(Records for this task):

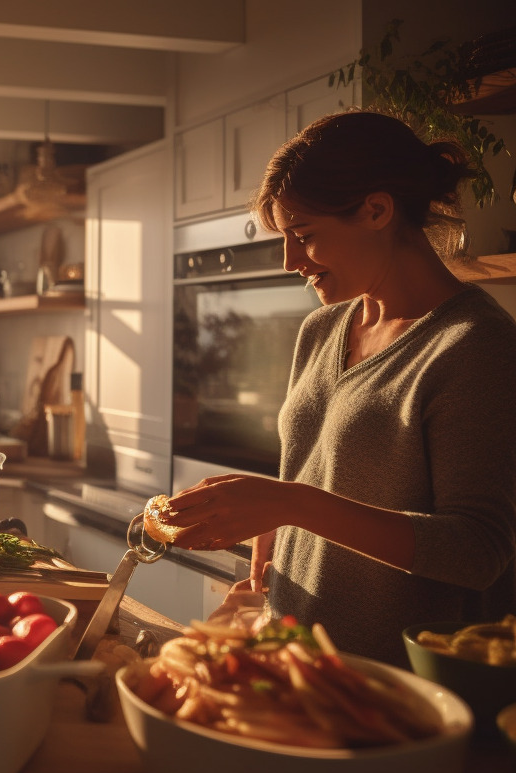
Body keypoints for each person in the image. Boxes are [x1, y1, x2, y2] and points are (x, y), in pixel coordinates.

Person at [161, 111, 516, 666]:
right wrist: (274, 529)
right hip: (294, 651)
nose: (290, 261)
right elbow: (316, 473)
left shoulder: (475, 344)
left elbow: (477, 551)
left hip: (391, 681)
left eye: (304, 236)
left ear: (377, 210)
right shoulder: (323, 329)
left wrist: (291, 503)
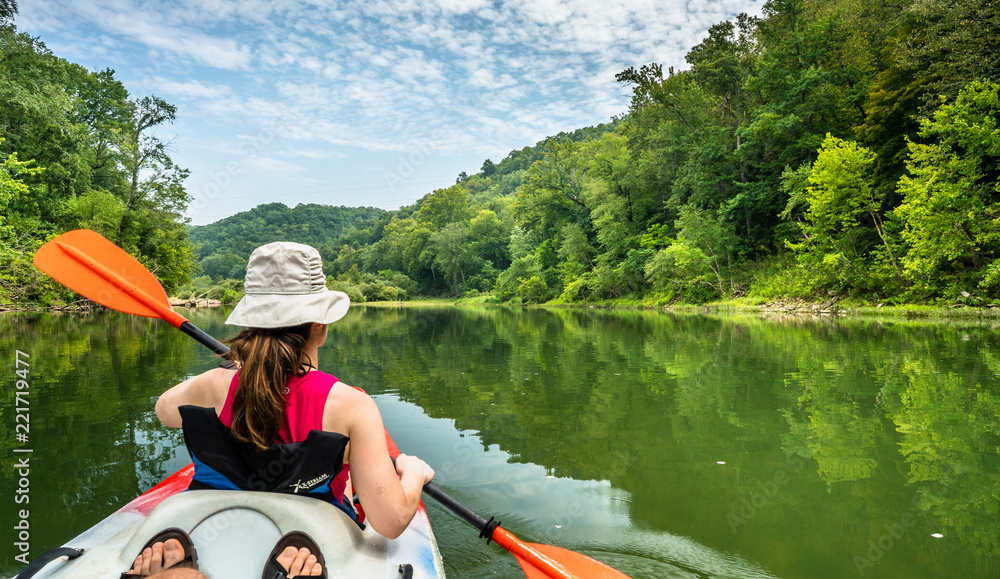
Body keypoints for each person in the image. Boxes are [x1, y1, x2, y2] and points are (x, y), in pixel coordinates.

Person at [125, 241, 435, 578]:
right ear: (321, 327)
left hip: (207, 519)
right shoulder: (351, 406)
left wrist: (230, 372)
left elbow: (164, 411)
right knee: (345, 480)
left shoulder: (212, 385)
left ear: (251, 324)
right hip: (309, 536)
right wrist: (413, 472)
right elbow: (389, 522)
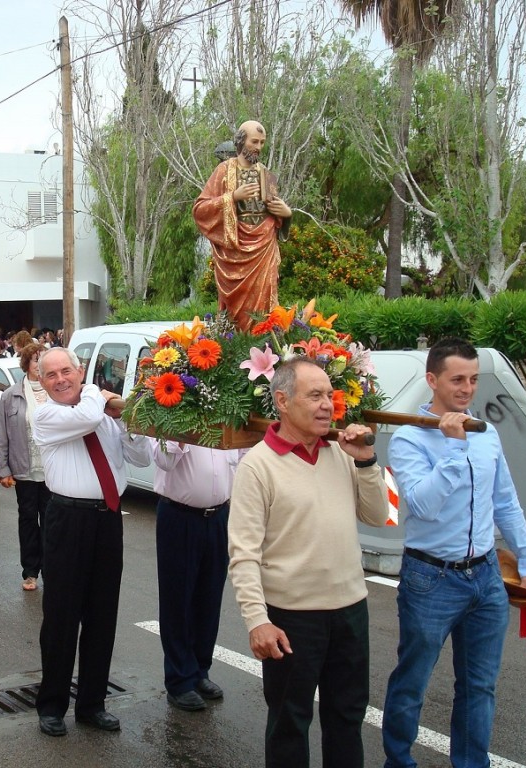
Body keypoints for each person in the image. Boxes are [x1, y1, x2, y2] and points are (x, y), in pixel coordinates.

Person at [382, 338, 526, 768]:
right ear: (432, 380)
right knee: (413, 681)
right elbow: (421, 504)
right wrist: (453, 448)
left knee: (479, 685)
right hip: (430, 577)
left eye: (472, 380)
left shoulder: (485, 435)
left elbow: (505, 501)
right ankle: (398, 761)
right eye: (457, 380)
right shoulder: (408, 439)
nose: (467, 389)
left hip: (486, 577)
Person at [228, 358, 389, 767]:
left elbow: (378, 514)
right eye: (314, 395)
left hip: (350, 610)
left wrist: (366, 460)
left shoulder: (341, 452)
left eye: (330, 396)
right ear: (281, 401)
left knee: (347, 718)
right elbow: (243, 553)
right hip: (293, 618)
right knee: (289, 722)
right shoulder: (257, 467)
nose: (327, 405)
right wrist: (257, 620)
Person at [31, 347, 151, 737]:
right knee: (62, 617)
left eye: (67, 370)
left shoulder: (99, 412)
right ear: (41, 382)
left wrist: (129, 422)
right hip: (68, 519)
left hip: (107, 520)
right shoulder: (48, 414)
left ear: (80, 370)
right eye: (51, 375)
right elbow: (85, 416)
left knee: (102, 615)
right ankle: (52, 705)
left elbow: (141, 456)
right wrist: (99, 395)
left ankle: (92, 704)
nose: (61, 379)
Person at [152, 441, 241, 711]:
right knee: (178, 600)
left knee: (209, 598)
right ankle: (179, 681)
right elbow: (162, 459)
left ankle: (200, 670)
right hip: (179, 516)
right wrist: (180, 434)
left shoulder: (228, 416)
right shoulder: (170, 406)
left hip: (219, 516)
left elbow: (246, 459)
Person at [193, 120, 292, 330]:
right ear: (241, 141)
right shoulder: (223, 170)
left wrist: (287, 215)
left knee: (264, 307)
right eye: (254, 141)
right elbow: (200, 209)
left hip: (263, 249)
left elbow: (276, 216)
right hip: (234, 253)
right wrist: (232, 197)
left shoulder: (266, 174)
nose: (258, 147)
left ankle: (265, 346)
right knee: (234, 316)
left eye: (262, 142)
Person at [0, 343, 50, 591]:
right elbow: (2, 435)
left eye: (44, 360)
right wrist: (3, 469)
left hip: (53, 471)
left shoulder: (57, 392)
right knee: (28, 519)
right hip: (24, 469)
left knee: (51, 521)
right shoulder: (11, 395)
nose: (41, 365)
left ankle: (52, 569)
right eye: (36, 360)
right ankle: (30, 571)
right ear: (26, 363)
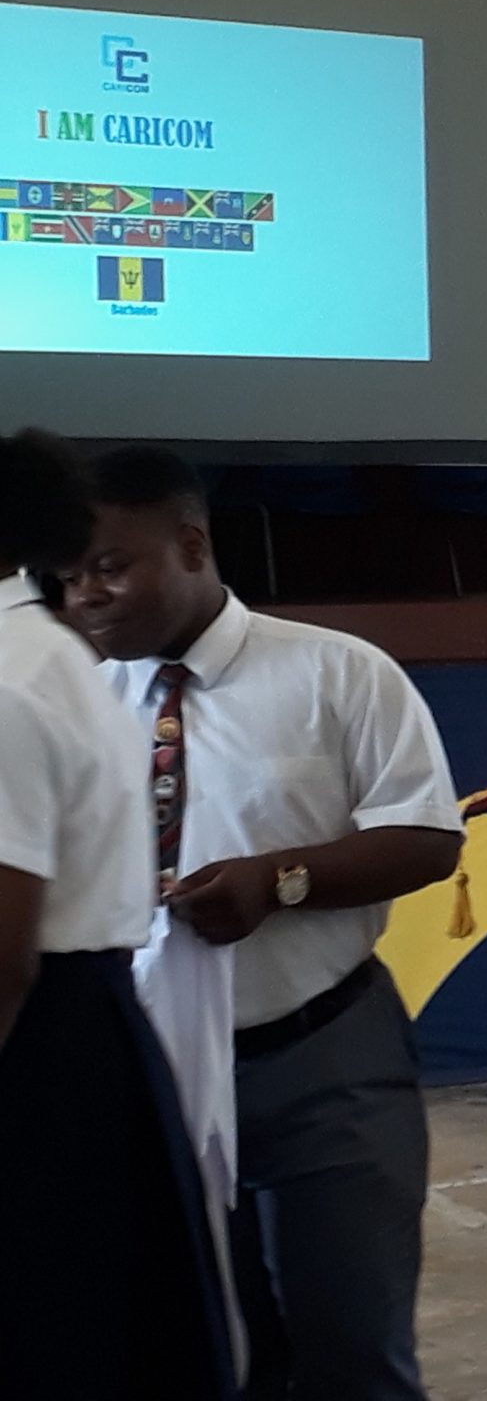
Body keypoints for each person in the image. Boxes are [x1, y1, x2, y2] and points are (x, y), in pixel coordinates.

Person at [65, 446, 463, 1401]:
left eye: (110, 567)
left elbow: (424, 838)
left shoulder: (337, 673)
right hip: (151, 1063)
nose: (85, 595)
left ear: (192, 545)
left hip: (321, 1060)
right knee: (207, 1345)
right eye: (67, 575)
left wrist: (278, 881)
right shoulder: (73, 701)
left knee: (349, 1347)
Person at [0, 430, 233, 1398]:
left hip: (38, 1045)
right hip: (82, 1032)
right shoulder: (46, 656)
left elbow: (3, 947)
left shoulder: (10, 677)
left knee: (50, 1338)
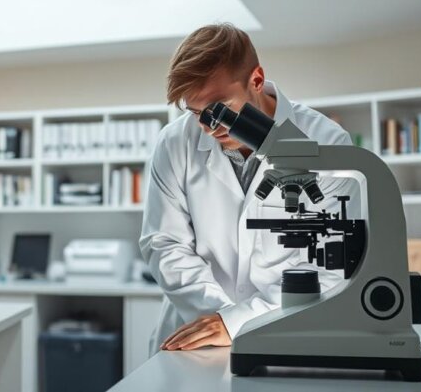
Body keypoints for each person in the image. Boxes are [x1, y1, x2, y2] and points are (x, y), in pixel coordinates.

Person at [139, 23, 359, 352]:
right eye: (197, 113)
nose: (209, 128)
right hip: (196, 335)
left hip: (283, 330)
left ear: (256, 80)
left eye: (219, 110)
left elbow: (330, 265)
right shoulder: (174, 142)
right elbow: (165, 244)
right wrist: (221, 317)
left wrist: (237, 322)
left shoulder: (325, 142)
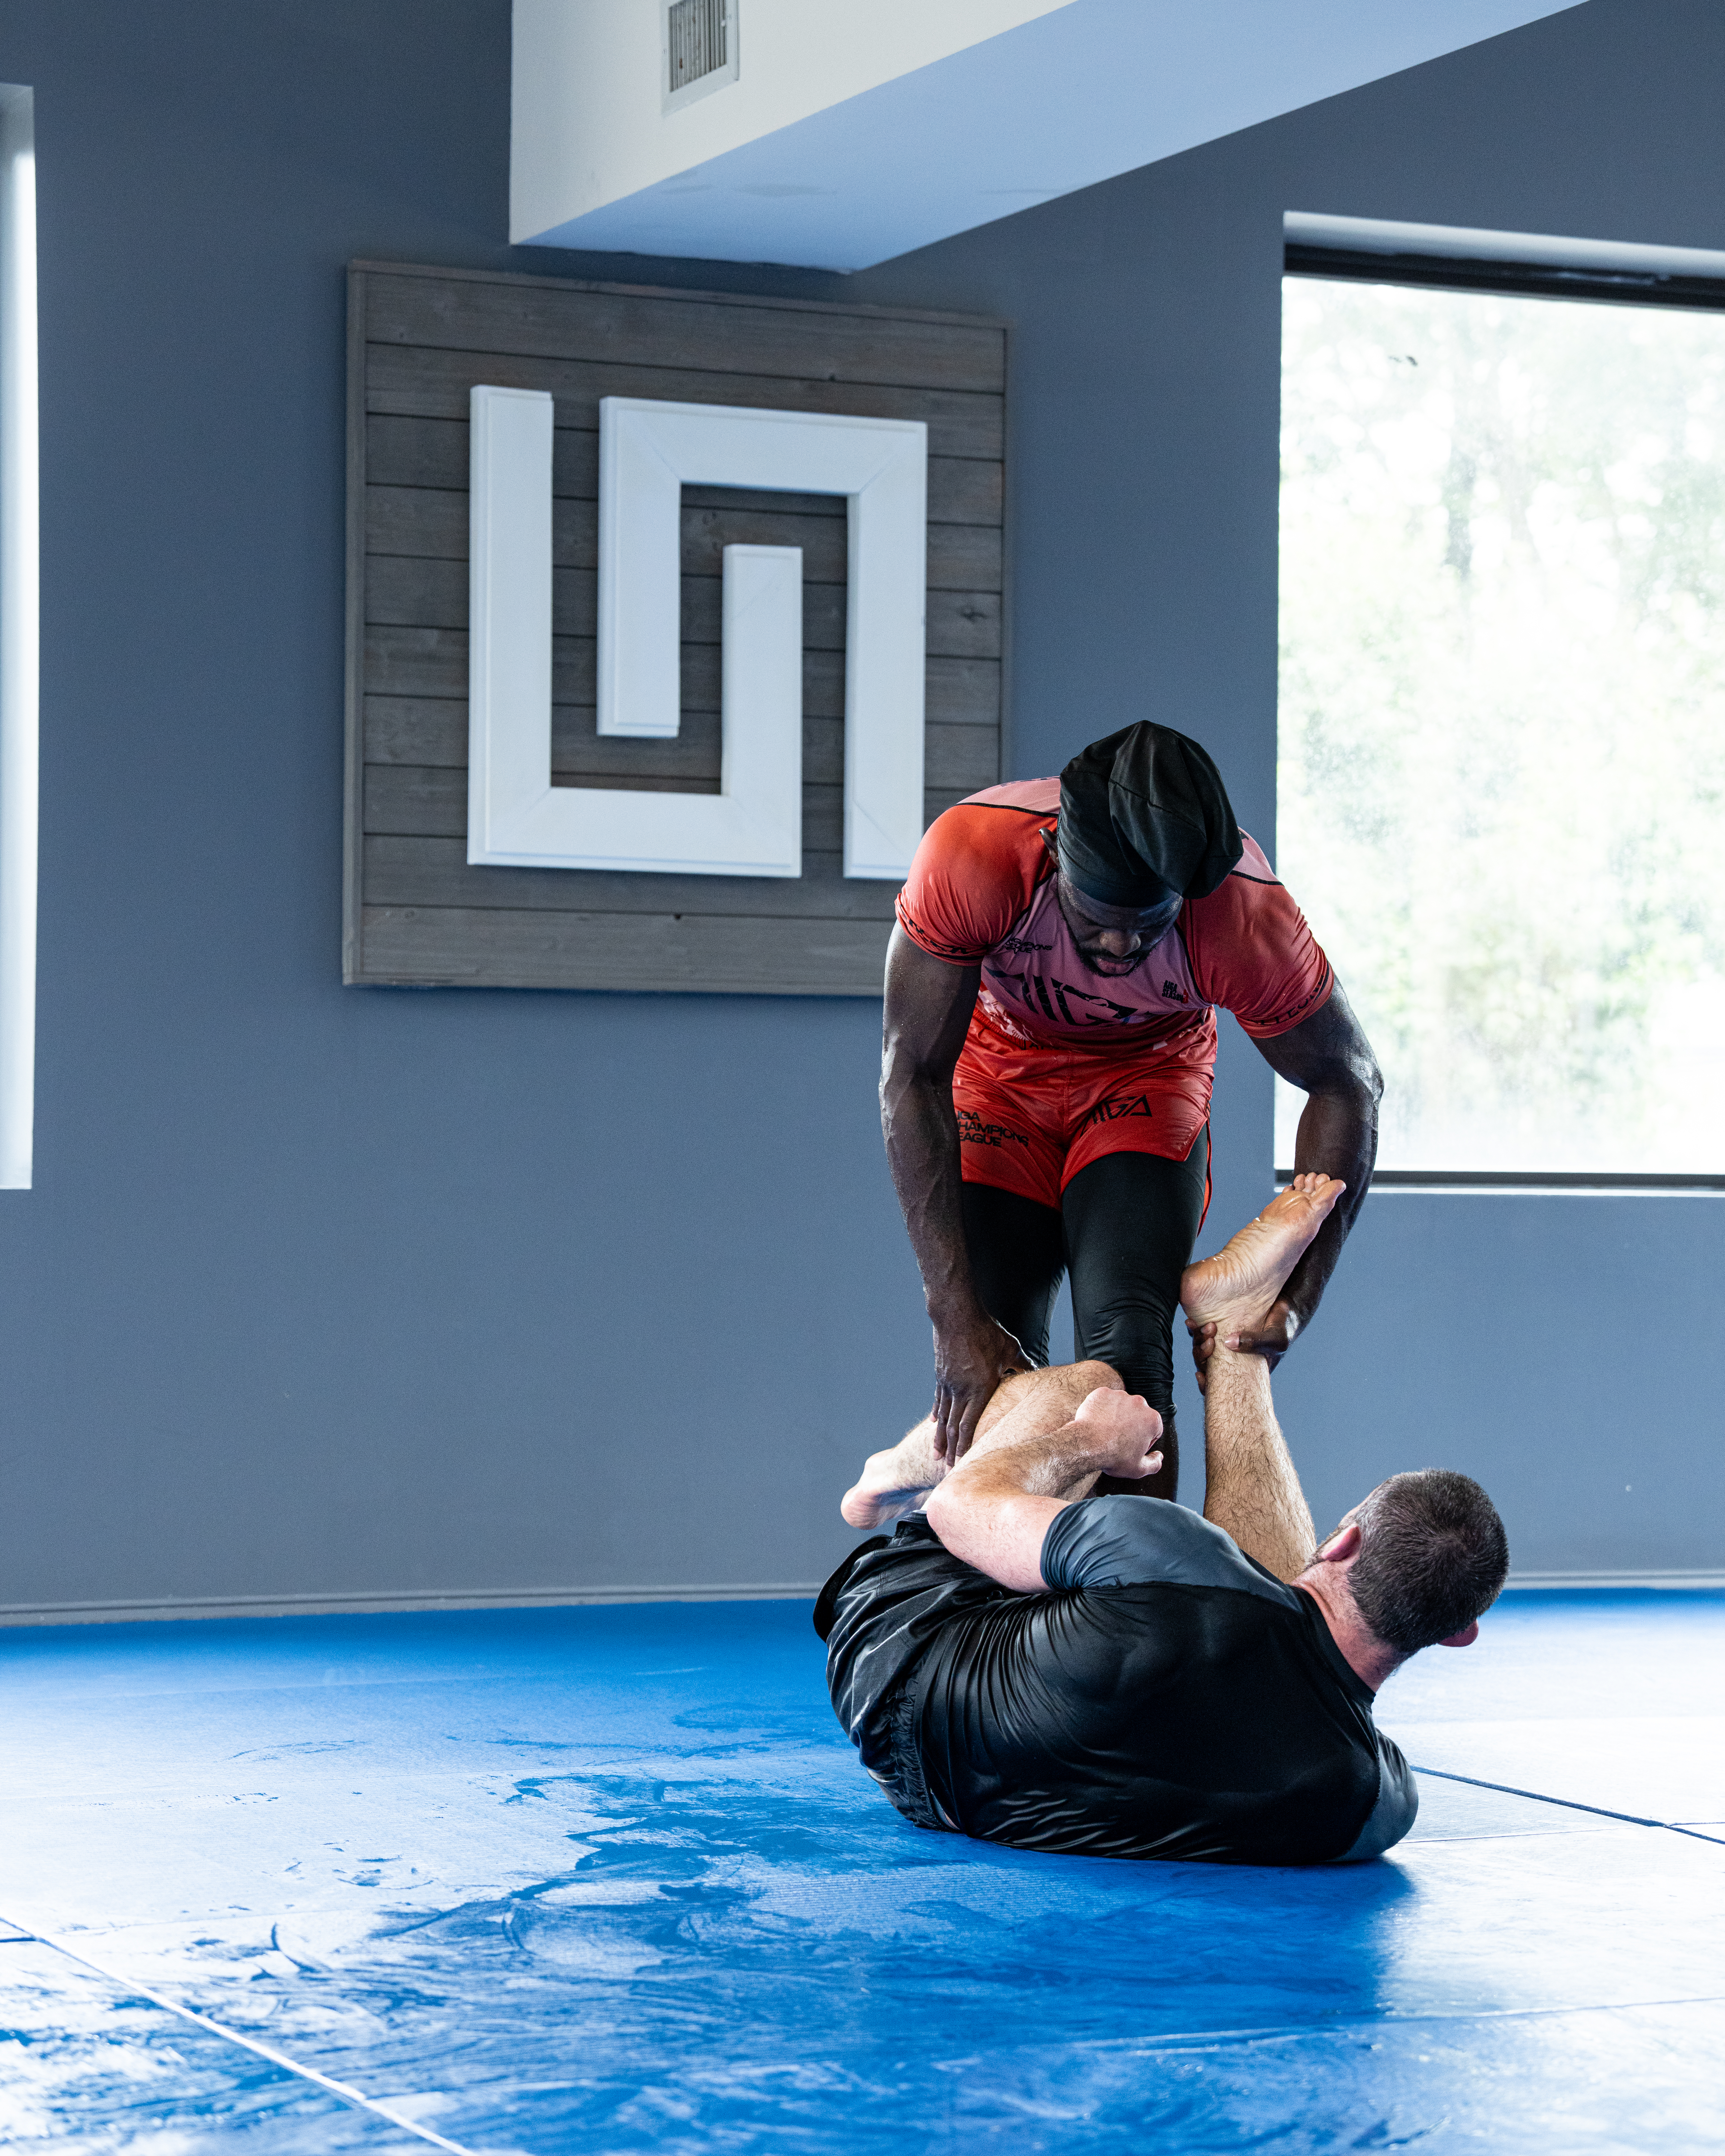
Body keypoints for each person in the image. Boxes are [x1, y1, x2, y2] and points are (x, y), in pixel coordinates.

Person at [817, 1175, 1509, 1867]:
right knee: (1252, 1626)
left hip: (896, 1666)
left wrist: (1092, 1444)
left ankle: (893, 1470)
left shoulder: (1166, 1554)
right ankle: (1236, 1339)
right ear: (1459, 1634)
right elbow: (1263, 1660)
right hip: (953, 1802)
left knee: (1091, 1390)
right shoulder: (1373, 1804)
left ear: (1343, 1540)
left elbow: (959, 1508)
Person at [882, 720, 1383, 1492]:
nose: (1119, 948)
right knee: (993, 1353)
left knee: (1130, 1367)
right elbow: (911, 1074)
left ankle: (1129, 1606)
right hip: (999, 1077)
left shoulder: (1241, 918)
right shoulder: (975, 856)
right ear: (1055, 864)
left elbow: (1350, 1081)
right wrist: (954, 1322)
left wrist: (1296, 1301)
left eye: (1148, 926)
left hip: (1145, 1082)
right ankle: (988, 1591)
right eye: (1096, 921)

(Problem):
Of the entries above, repeat exactly the lines from the line with "right knee: (413, 681)" through the line with "right elbow: (200, 209)", both of them included.

(Result of the task):
right knee: (413, 681)
right elbow: (421, 504)
right wrist: (453, 448)
left knee: (479, 685)
right hip: (430, 577)
left eye: (472, 380)
left shoulder: (485, 435)
left elbow: (505, 501)
right ankle: (398, 761)
right eye: (457, 380)
right shoulder: (408, 439)
nose: (467, 389)
left hip: (486, 577)
Person at [228, 358, 389, 767]:
left elbow: (378, 514)
right eye: (314, 395)
left hip: (350, 610)
left wrist: (366, 460)
left shoulder: (341, 452)
left eye: (330, 396)
right ear: (281, 401)
left knee: (347, 718)
right elbow: (243, 553)
right hip: (293, 618)
right knee: (289, 722)
right shoulder: (257, 467)
nose: (327, 405)
right wrist: (257, 620)
Person at [31, 347, 151, 737]:
right knee: (62, 617)
left eye: (67, 370)
left shoulder: (99, 412)
right ear: (41, 382)
left wrist: (129, 422)
right hip: (68, 519)
left hip: (107, 520)
right shoulder: (48, 414)
left ear: (80, 370)
right eye: (51, 375)
right elbow: (85, 416)
left knee: (102, 615)
right ankle: (52, 705)
left elbow: (141, 456)
right wrist: (99, 395)
left ankle: (92, 704)
nose: (61, 379)
Person at [152, 441, 241, 711]:
right knee: (178, 600)
left knee: (209, 598)
right ankle: (179, 681)
right elbow: (162, 459)
left ankle: (200, 670)
right hip: (179, 516)
right wrist: (180, 434)
left shoulder: (228, 416)
right shoulder: (170, 406)
left hip: (219, 516)
left elbow: (246, 459)
Person at [193, 120, 292, 330]:
right ear: (241, 141)
right shoulder: (223, 170)
left wrist: (287, 215)
left knee: (264, 307)
right eye: (254, 141)
right elbow: (200, 209)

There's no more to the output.